_REQUIREMENT_
Restate word for word the lines below that run from the one holding "现在素材中不需要绘制物体描边, 由程序来控制描边颜色, 并且显示物体名称" through the one holding "#### Bundle both of them together", inclusive. Pictures don't belong in the copy.

_RAW DATA_
+ + +
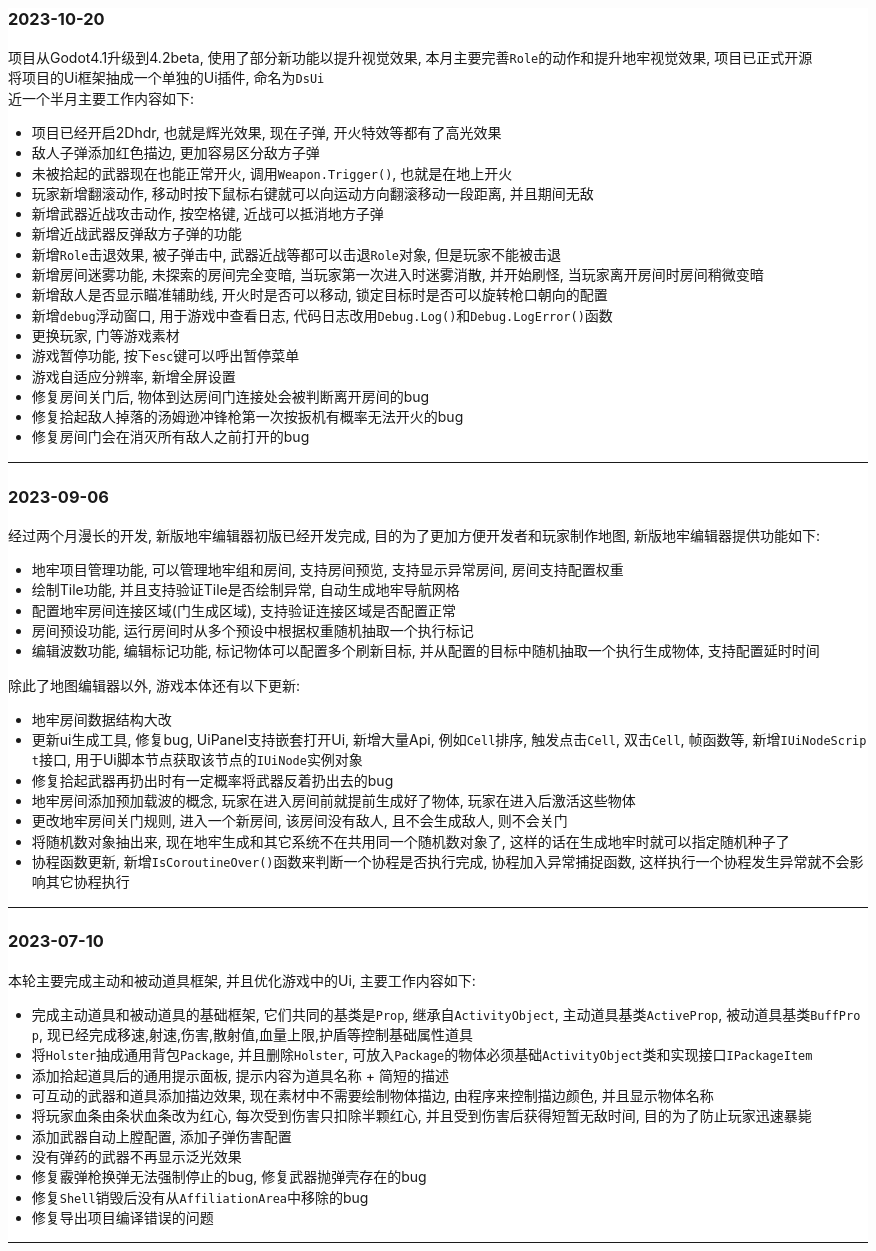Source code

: ### 2023-10-20
项目从Godot4.1升级到4.2beta, 使用了部分新功能以提升视觉效果, 本月主要完善`Role`的动作和提升地牢视觉效果, 项目已正式开源  
将项目的Ui框架抽成一个单独的Ui插件, 命名为`DsUi`  
近一个半月主要工作内容如下:
* 项目已经开启2Dhdr, 也就是辉光效果, 现在子弹, 开火特效等都有了高光效果
* 敌人子弹添加红色描边, 更加容易区分敌方子弹
* 未被拾起的武器现在也能正常开火, 调用`Weapon.Trigger()`, 也就是在地上开火
* 玩家新增翻滚动作, 移动时按下鼠标右键就可以向运动方向翻滚移动一段距离, 并且期间无敌
* 新增武器近战攻击动作, 按空格键, 近战可以抵消地方子弹
* 新增近战武器反弹敌方子弹的功能
* 新增`Role`击退效果, 被子弹击中, 武器近战等都可以击退`Role`对象, 但是玩家不能被击退
* 新增房间迷雾功能, 未探索的房间完全变暗, 当玩家第一次进入时迷雾消散, 并开始刷怪, 当玩家离开房间时房间稍微变暗
* 新增敌人是否显示瞄准辅助线, 开火时是否可以移动, 锁定目标时是否可以旋转枪口朝向的配置
* 新增`debug`浮动窗口, 用于游戏中查看日志, 代码日志改用`Debug.Log()`和`Debug.LogError()`函数
* 更换玩家, 门等游戏素材
* 游戏暂停功能, 按下`esc`键可以呼出暂停菜单
* 游戏自适应分辨率, 新增全屏设置
* 修复房间关门后, 物体到达房间门连接处会被判断离开房间的bug
* 修复拾起敌人掉落的汤姆逊冲锋枪第一次按扳机有概率无法开火的bug
* 修复房间门会在消灭所有敌人之前打开的bug

---
### 2023-09-06
经过两个月漫长的开发, 新版地牢编辑器初版已经开发完成, 目的为了更加方便开发者和玩家制作地图, 新版地牢编辑器提供功能如下:
* 地牢项目管理功能, 可以管理地牢组和房间, 支持房间预览, 支持显示异常房间, 房间支持配置权重
* 绘制Tile功能, 并且支持验证Tile是否绘制异常, 自动生成地牢导航网格
* 配置地牢房间连接区域(门生成区域), 支持验证连接区域是否配置正常
* 房间预设功能, 运行房间时从多个预设中根据权重随机抽取一个执行标记
* 编辑波数功能, 编辑标记功能, 标记物体可以配置多个刷新目标, 并从配置的目标中随机抽取一个执行生成物体, 支持配置延时时间

除此了地图编辑器以外, 游戏本体还有以下更新:
* 地牢房间数据结构大改
* 更新ui生成工具, 修复bug, UiPanel支持嵌套打开Ui, 新增大量Api, 例如`Cell`排序, 触发点击`Cell`, 双击`Cell`, 帧函数等, 新增`IUiNodeScript`接口, 用于Ui脚本节点获取该节点的`IUiNode`实例对象
* 修复拾起武器再扔出时有一定概率将武器反着扔出去的bug
* 地牢房间添加预加载波的概念, 玩家在进入房间前就提前生成好了物体, 玩家在进入后激活这些物体
* 更改地牢房间关门规则, 进入一个新房间, 该房间没有敌人, 且不会生成敌人, 则不会关门
* 将随机数对象抽出来, 现在地牢生成和其它系统不在共用同一个随机数对象了, 这样的话在生成地牢时就可以指定随机种子了
* 协程函数更新, 新增`IsCoroutineOver()`函数来判断一个协程是否执行完成, 协程加入异常捕捉函数, 这样执行一个协程发生异常就不会影响其它协程执行

---
### 2023-07-10
本轮主要完成主动和被动道具框架, 并且优化游戏中的Ui, 主要工作内容如下:
* 完成主动道具和被动道具的基础框架, 它们共同的基类是`Prop`, 继承自`ActivityObject`, 主动道具基类`ActiveProp`, 被动道具基类`BuffProp`, 现已经完成移速,射速,伤害,散射值,血量上限,护盾等控制基础属性道具
* 将`Holster`抽成通用背包`Package`, 并且删除`Holster`, 可放入`Package`的物体必须基础`ActivityObject`类和实现接口`IPackageItem`
* 添加拾起道具后的通用提示面板, 提示内容为道具名称 + 简短的描述
* 可互动的武器和道具添加描边效果, 现在素材中不需要绘制物体描边, 由程序来控制描边颜色, 并且显示物体名称
* 将玩家血条由条状血条改为红心, 每次受到伤害只扣除半颗红心, 并且受到伤害后获得短暂无敌时间, 目的为了防止玩家迅速暴毙
* 添加武器自动上膛配置, 添加子弹伤害配置
* 没有弹药的武器不再显示泛光效果
* 修复霰弹枪换弹无法强制停止的bug, 修复武器抛弹壳存在的bug
* 修复`Shell`销毁后没有从`AffiliationArea`中移除的bug
* 修复导出项目编译错误的问题

---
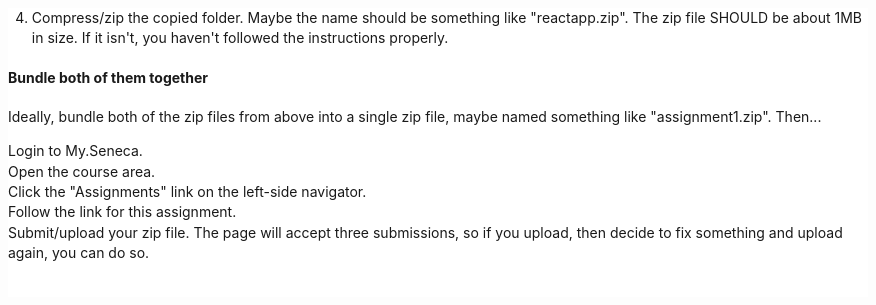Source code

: 4. Compress/zip the copied folder. Maybe the name should be something like "reactapp.zip". The zip file SHOULD be about 1MB in size. If it isn't, you haven't followed the instructions properly.

#### Bundle both of them together

Ideally, bundle both of the zip files from above into a single zip file, maybe named something like "assignment1.zip". Then...

Login to My.Seneca.  
Open the course area.  
Click the "Assignments" link on the left-side navigator.  
Follow the link for this assignment.  
Submit/upload your zip file. The page will accept three submissions, so if you upload, then decide to fix something and upload again, you can do so.

<br>
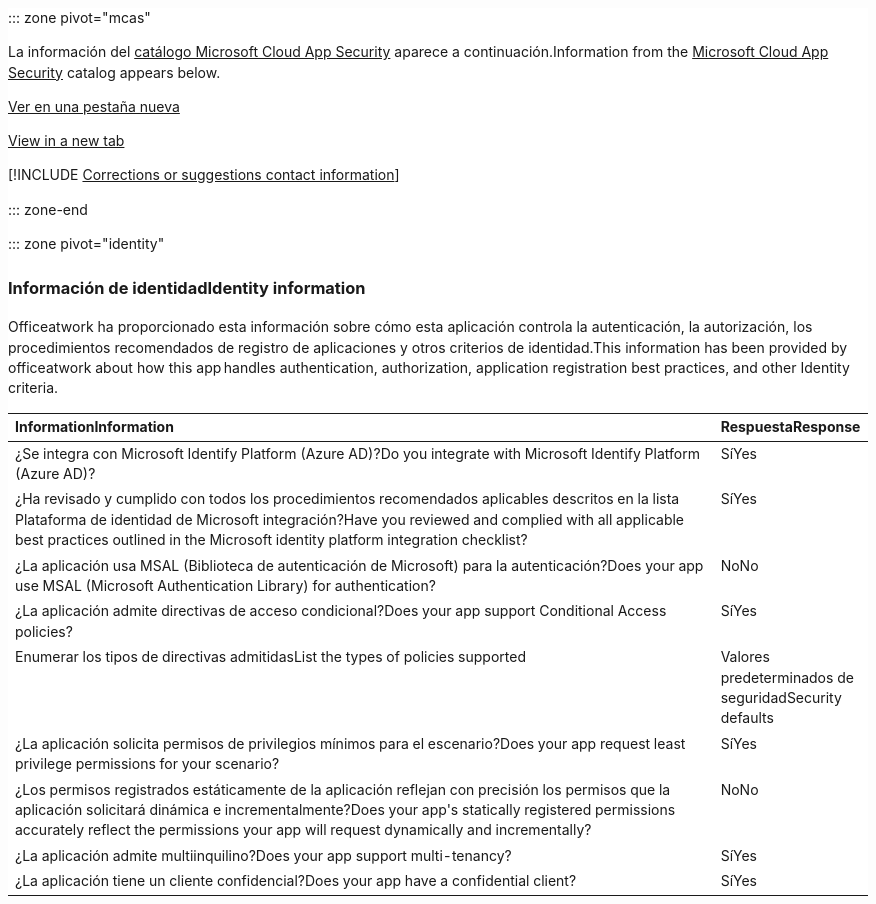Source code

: ::: zone pivot="mcas"

<span data-ttu-id="ce076-213">La información del [catálogo Microsoft Cloud App Security](https://www.microsoft.com/enterprise-mobility-security/cloud-app-security) aparece a continuación.</span><span class="sxs-lookup"><span data-stu-id="ce076-213">Information from the [Microsoft Cloud App Security](https://www.microsoft.com/enterprise-mobility-security/cloud-app-security) catalog appears below.</span></span>

<iframe height='1020' title='<span data-ttu-id="ce076-214">Microsoft Cloud App Security Información</span><span class="sxs-lookup"><span data-stu-id="ce076-214">Microsoft Cloud App Security Information</span></span>' src='https://appmcasinfoprod.azurewebsites.net/#/dashboard/35749' frameborder='no' style='width: 100%;'></iframe><span data-ttu-id="ce076-215">

<a href="https://appmcasinfoprod.azurewebsites.net/#/dashboard/35749" target="_blank">Ver en una pestaña nueva</a></span><span class="sxs-lookup"><span data-stu-id="ce076-215">

<a href="https://appmcasinfoprod.azurewebsites.net/#/dashboard/35749" target="_blank">View in a new tab</a></span></span>

[!INCLUDE [Corrections or suggestions contact information](../includes/corrections-or-suggestions.md)]

::: zone-end

::: zone pivot="identity"

### <a name="identity-information"></a><span data-ttu-id="ce076-216">Información de identidad</span><span class="sxs-lookup"><span data-stu-id="ce076-216">Identity information</span></span>

<span data-ttu-id="ce076-217">Officeatwork ha proporcionado esta información sobre cómo esta aplicación controla la autenticación, la autorización, los procedimientos recomendados de registro de aplicaciones y otros criterios de identidad.</span><span class="sxs-lookup"><span data-stu-id="ce076-217">This information has been provided by officeatwork about how this app handles authentication, authorization, application registration best practices, and other Identity criteria.</span></span>

| <span data-ttu-id="ce076-218">**Information**</span><span class="sxs-lookup"><span data-stu-id="ce076-218">**Information**</span></span> | <span data-ttu-id="ce076-219">**Respuesta**</span><span class="sxs-lookup"><span data-stu-id="ce076-219">**Response**</span></span> |
|:----------------|:-------------|
| <span data-ttu-id="ce076-220">¿Se integra con Microsoft Identify Platform (Azure AD)?</span><span class="sxs-lookup"><span data-stu-id="ce076-220">Do you integrate with Microsoft Identify Platform (Azure AD)?</span></span>  | <span data-ttu-id="ce076-221">Sí</span><span class="sxs-lookup"><span data-stu-id="ce076-221">Yes</span></span> |
| <span data-ttu-id="ce076-222">¿Ha revisado y cumplido con todos los procedimientos recomendados aplicables descritos en la lista Plataforma de identidad de Microsoft integración?</span><span class="sxs-lookup"><span data-stu-id="ce076-222">Have you reviewed and complied with all applicable best practices outlined in the Microsoft identity platform integration checklist?</span></span>  | <span data-ttu-id="ce076-223">Sí</span><span class="sxs-lookup"><span data-stu-id="ce076-223">Yes</span></span> |
| <span data-ttu-id="ce076-224">¿La aplicación usa MSAL (Biblioteca de autenticación de Microsoft) para la autenticación?</span><span class="sxs-lookup"><span data-stu-id="ce076-224">Does your app use MSAL (Microsoft Authentication Library) for authentication?</span></span> | <span data-ttu-id="ce076-225">No</span><span class="sxs-lookup"><span data-stu-id="ce076-225">No</span></span> |
| <span data-ttu-id="ce076-226">¿La aplicación admite directivas de acceso condicional?</span><span class="sxs-lookup"><span data-stu-id="ce076-226">Does your app support Conditional Access policies?</span></span> | <span data-ttu-id="ce076-227">Sí</span><span class="sxs-lookup"><span data-stu-id="ce076-227">Yes</span></span> |
| <span data-ttu-id="ce076-228">Enumerar los tipos de directivas admitidas</span><span class="sxs-lookup"><span data-stu-id="ce076-228">List the types of policies supported</span></span> | <span data-ttu-id="ce076-229">Valores predeterminados de seguridad</span><span class="sxs-lookup"><span data-stu-id="ce076-229">Security defaults</span></span> |
| <span data-ttu-id="ce076-230">¿La aplicación solicita permisos de privilegios mínimos para el escenario?</span><span class="sxs-lookup"><span data-stu-id="ce076-230">Does your app request least privilege permissions for your scenario?</span></span> | <span data-ttu-id="ce076-231">Sí</span><span class="sxs-lookup"><span data-stu-id="ce076-231">Yes</span></span> |
| <span data-ttu-id="ce076-232">¿Los permisos registrados estáticamente de la aplicación reflejan con precisión los permisos que la aplicación solicitará dinámica e incrementalmente?</span><span class="sxs-lookup"><span data-stu-id="ce076-232">Does your app's statically registered permissions accurately reflect the permissions your app will request dynamically and incrementally?</span></span> | <span data-ttu-id="ce076-233">No</span><span class="sxs-lookup"><span data-stu-id="ce076-233">No</span></span> |
| <span data-ttu-id="ce076-234">¿La aplicación admite multiinquilino?</span><span class="sxs-lookup"><span data-stu-id="ce076-234">Does your app support multi-tenancy?</span></span> | <span data-ttu-id="ce076-235">Sí</span><span class="sxs-lookup"><span data-stu-id="ce076-235">Yes</span></span> |
| <span data-ttu-id="ce076-236">¿La aplicación tiene un cliente confidencial?</span><span class="sxs-lookup"><span data-stu-id="ce076-236">Does your app have a confidential client?</span></span> | <span data-ttu-id="ce076-237">Sí</span><span class="sxs-lookup"><span data-stu-id="ce076-237">Yes</span></span> |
+ + +
_THE ANSWER_
* 可互动的武器和道具添加描边效果, 现在素材中不需要绘制物体描边, 由程序来控制描边颜色, 并且显示物体名称
* 将玩家血条由条状血条改为红心, 每次受到伤害只扣除半颗红心, 并且受到伤害后获得短暂无敌时间, 目的为了防止玩家迅速暴毙
* 添加武器自动上膛配置, 添加子弹伤害配置
* 没有弹药的武器不再显示泛光效果
* 修复霰弹枪换弹无法强制停止的bug, 修复武器抛弹壳存在的bug
* 修复`Shell`销毁后没有从`AffiliationArea`中移除的bug
* 修复导出项目编译错误的问题

---
Source code

: 4. Compress/zip the copied folder. Maybe the name should be something like "reactapp.zip". The zip file SHOULD be about 1MB in size. If it isn't, you haven't followed the instructions properly.

#### Bundle both of them together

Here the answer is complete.